Stories have it, that out of convenience, bodies waited for the thaw out in what is now the fourth floor of the Victor Hotel

By Rob Carrigan, robcarrigan1@gmail.com

At 9,700 feet elevation on the south flank of Pikes Peak, winters are tough in Victor, even today. But in its boom times of over 100 years ago, absent the modern conveniences of backhoe, a person passing from this world into another, might have to wait for spring (or perhaps summer) until the ground was soft enough to be buried. Stories have it, that out of convenience, bodies waited for the thaw out in what is now the fourth floor of the Victor Hotel.
“It is apparently many of these long dead Victor residents that haunt the historic hotel today,” according to Legends of America. “Though seemingly harmless, several people have witnessed the site of disembodied apparitions on the fourth floor. Reports include what look like doctors and patients, sometimes without arms, legs and even heads, moving about this place that once acted as a ‘holding cell’ for the dead.”
The fourth floor functioned as a hospital of sorts, where medical staff performed operations such as an emergency appendectomy as early as 1906.
Lowell Thomas father, physician H.G. Thomas maintained his office in the building as well. On the main floor, banks such as the First National Bank of Victor and later City Bank operated along side, at various times, grocery stores, restaurants, Barrett’s Furniture, the Colorado Telephone Company and Western Union Telegraph in the building. City Bank failed in the 1930s.

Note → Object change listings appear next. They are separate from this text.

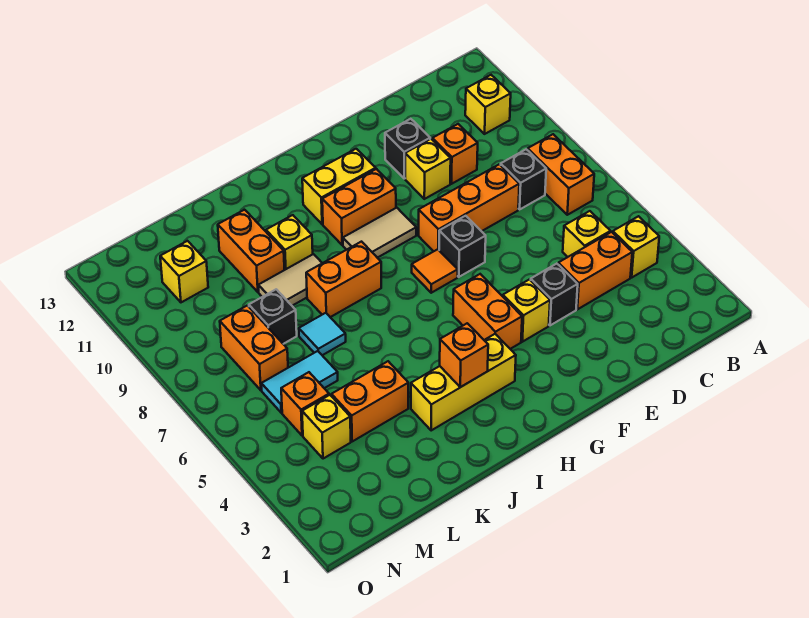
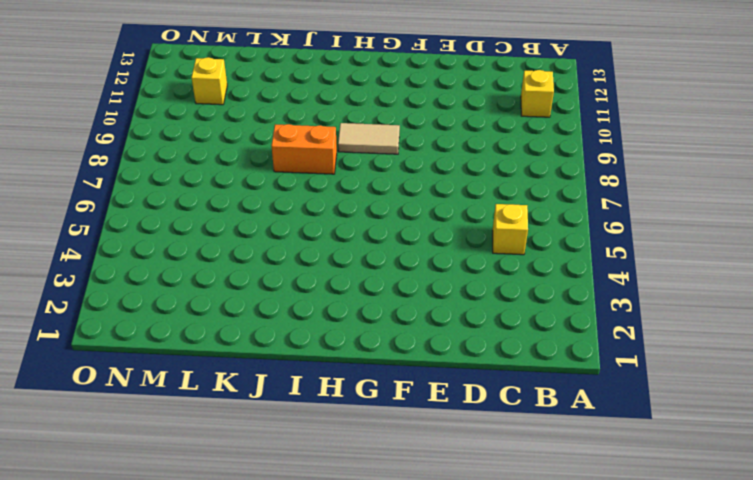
none -> yellow 1x1 brick [613,216,659,277]
none -> orange 1x2 brick [528,134,594,215]
none -> orange 1x2 brick [558,232,632,309]
none -> black 1x1 brick [501,149,546,209]

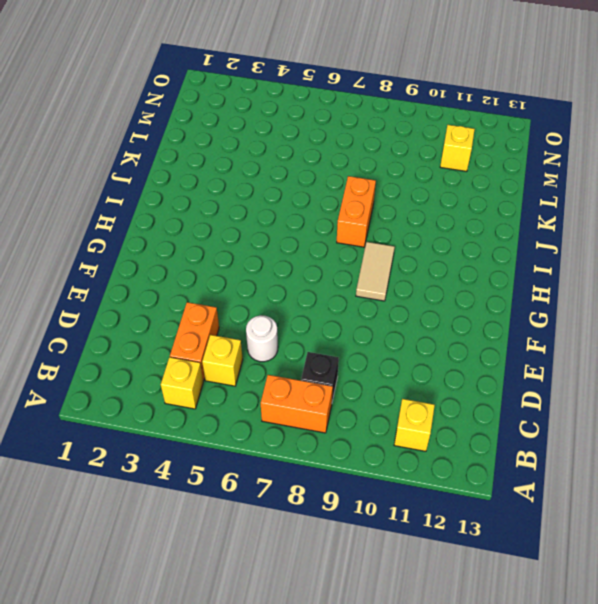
white 1x1 round brick [246,315,278,362] -> none
none -> orange 1x3 brick [419,164,519,251]
none -> orange 1x1 brick [432,124,478,184]
none -> black 1x1 brick [531,264,578,325]
none -> yellow 1x1 brick [405,139,451,199]

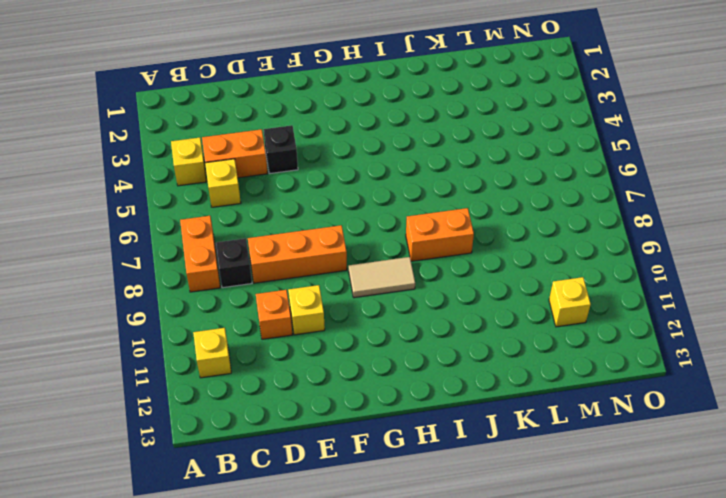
none -> black 1x1 brick [385,119,430,179]
none -> yellow 1x1 brick [503,279,550,342]
none -> black 1x1 brick [439,216,486,277]
none -> orange 1x2 brick [453,274,522,349]

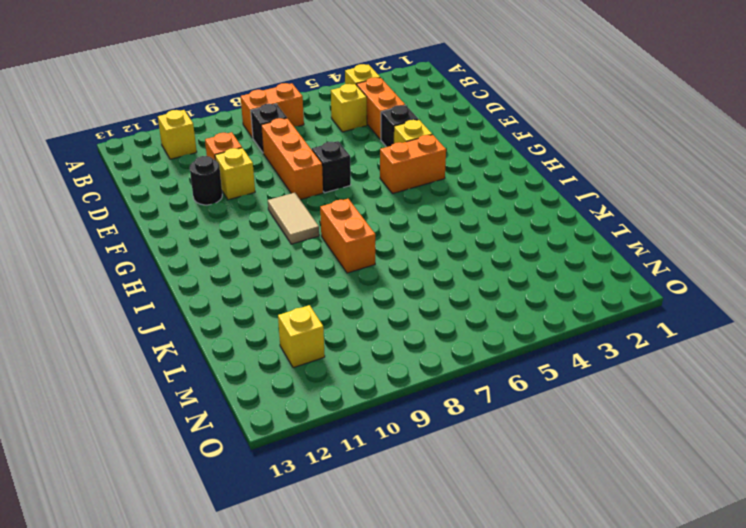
black 1x1 round brick [190,156,222,205] -> black 1x1 brick [385,119,430,179]
none -> orange 1x1 tile [412,249,458,293]
none -> orange 1x2 brick [322,169,396,245]
none -> yellow 1x2 brick [302,149,376,224]
none -> yellow 1x3 brick [411,334,516,430]

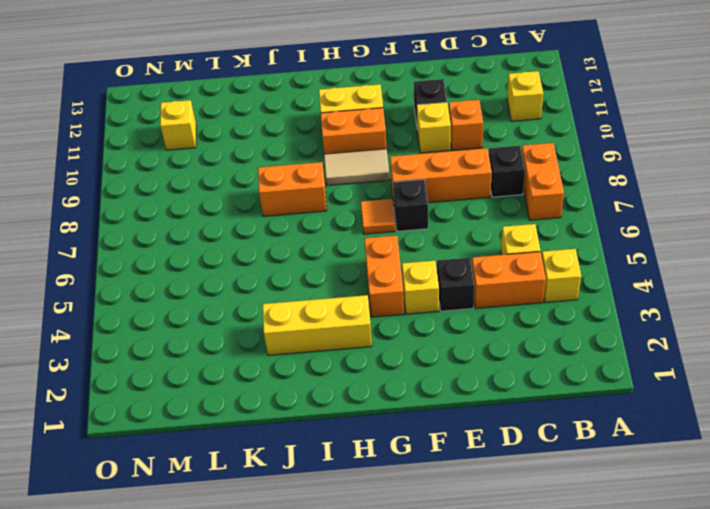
none -> tan 1x2 tile [258,254,322,306]
none -> yellow 1x1 brick [266,215,313,270]
none -> orange 1x2 brick [331,361,408,441]
none -> cyan 1x1 tile [299,313,346,355]

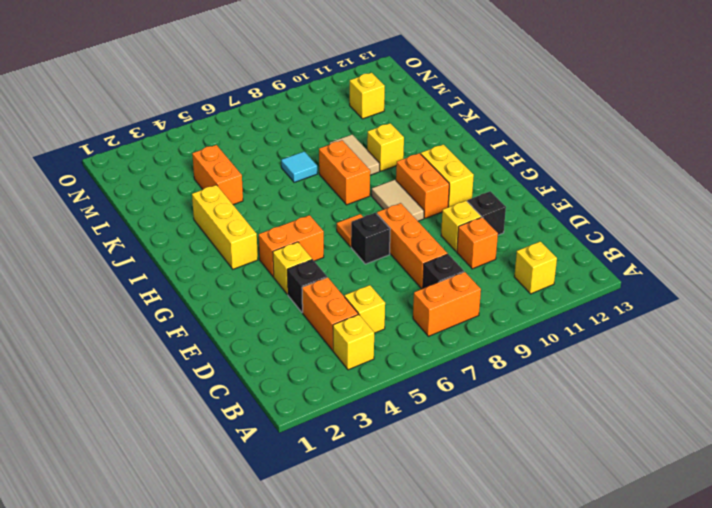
none -> orange 1x2 brick [218,210,284,292]
none -> cyan 1x2 tile [261,351,338,413]
none -> black 1x1 brick [249,289,297,344]
none -> yellow 1x1 brick [302,395,351,459]

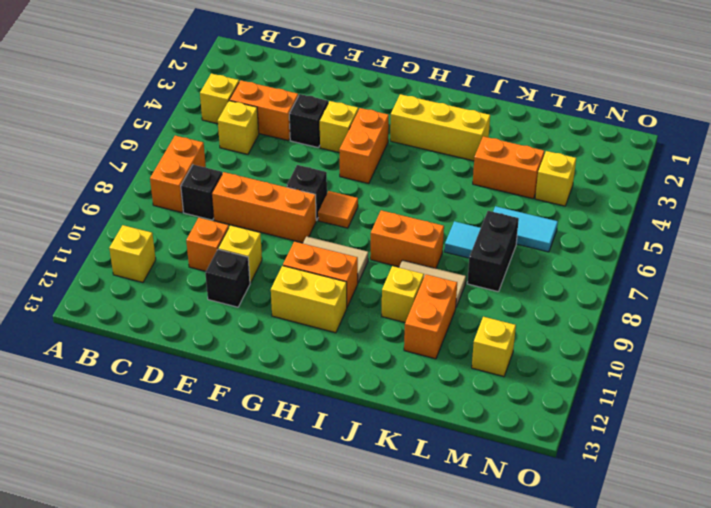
black 1x2 brick [467,211,519,292] -> black 1x1 brick [249,289,297,344]
none -> orange 1x1 brick [281,372,329,436]
none -> orange 1x2 brick [220,305,288,390]
none -> orange 1x1 brick [440,323,488,387]

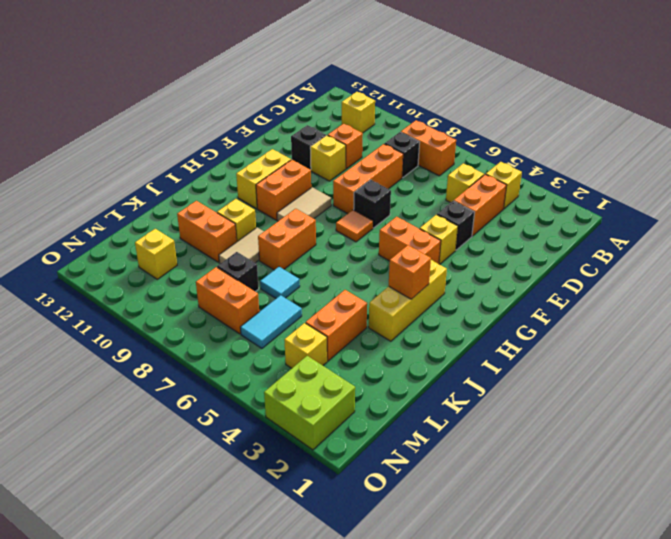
lime 2x2 brick [264,356,355,450] -> none
none -> orange 1x1 brick [281,372,329,436]

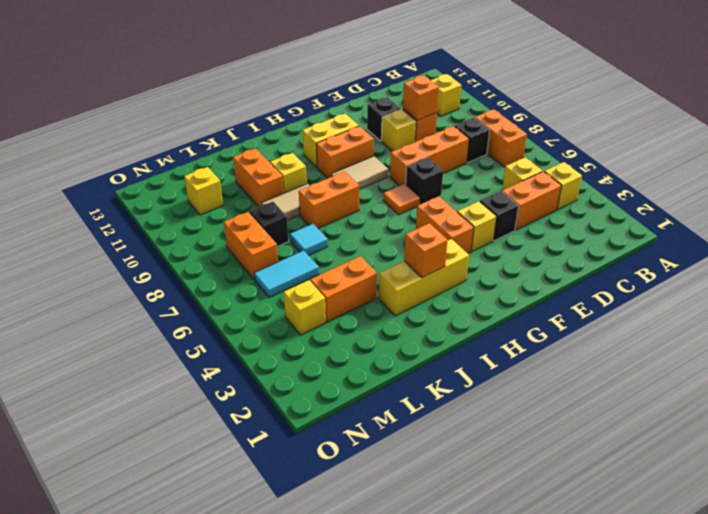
orange 1x1 brick [403,75,439,120] -> orange 1x1 brick moved to [281,372,329,436]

After years of neglect, the Hotel underwent an extensive renovation in 1991 and 1992 under the direction of new owners represented by Marjoe D. Bandimere of Arvada.
But the ghosts from the fourth floor are apparently not alone according to local folklore.
“Our most famous ghost is Eddie, who lived in the Victor Hotel, Room 301 during the early part of the 1900s,” says the hotel’s web site.
“Eddie worked in the mines wearing his heavey, steel-toed work boots. One night Eddie got up in the wee hours of the morning and pressed the Bird Cage elevator to go down. When the doors opened. Eddie got in, but there wasn’t an elevator there. He fell to his death and was later laid out for viewing in his room. Today, our 106-year-old Bird Cage elevator door’s open and close and at times the elevator goes up to the third floor without anyone touching the buttons. The elevator never stops on the second or fourth floors at these times, only the third. Eddie is still trying to get the elevator up to the third! Eddie is heard walking the halls at all hours of the night. Many times the guests have been awakened by loud footsteps in the hall. Upon looking out the door, no one is there.”
But that is not end of the spirit business in the historic building.
“Other guests have seen Charlie, who wears a black hat, torn jeans and a plaid shirt. Charlie is very friendly ghost who appears to be about 60-years-old and seems to have a good sense of humor. During the Christmas season of 2003, a young woman was seen several times in the lobby late at night walking around observing the decorations. She was seen on nights when absolutely no one was even checked into the hotel,” according to the hotel’s literature.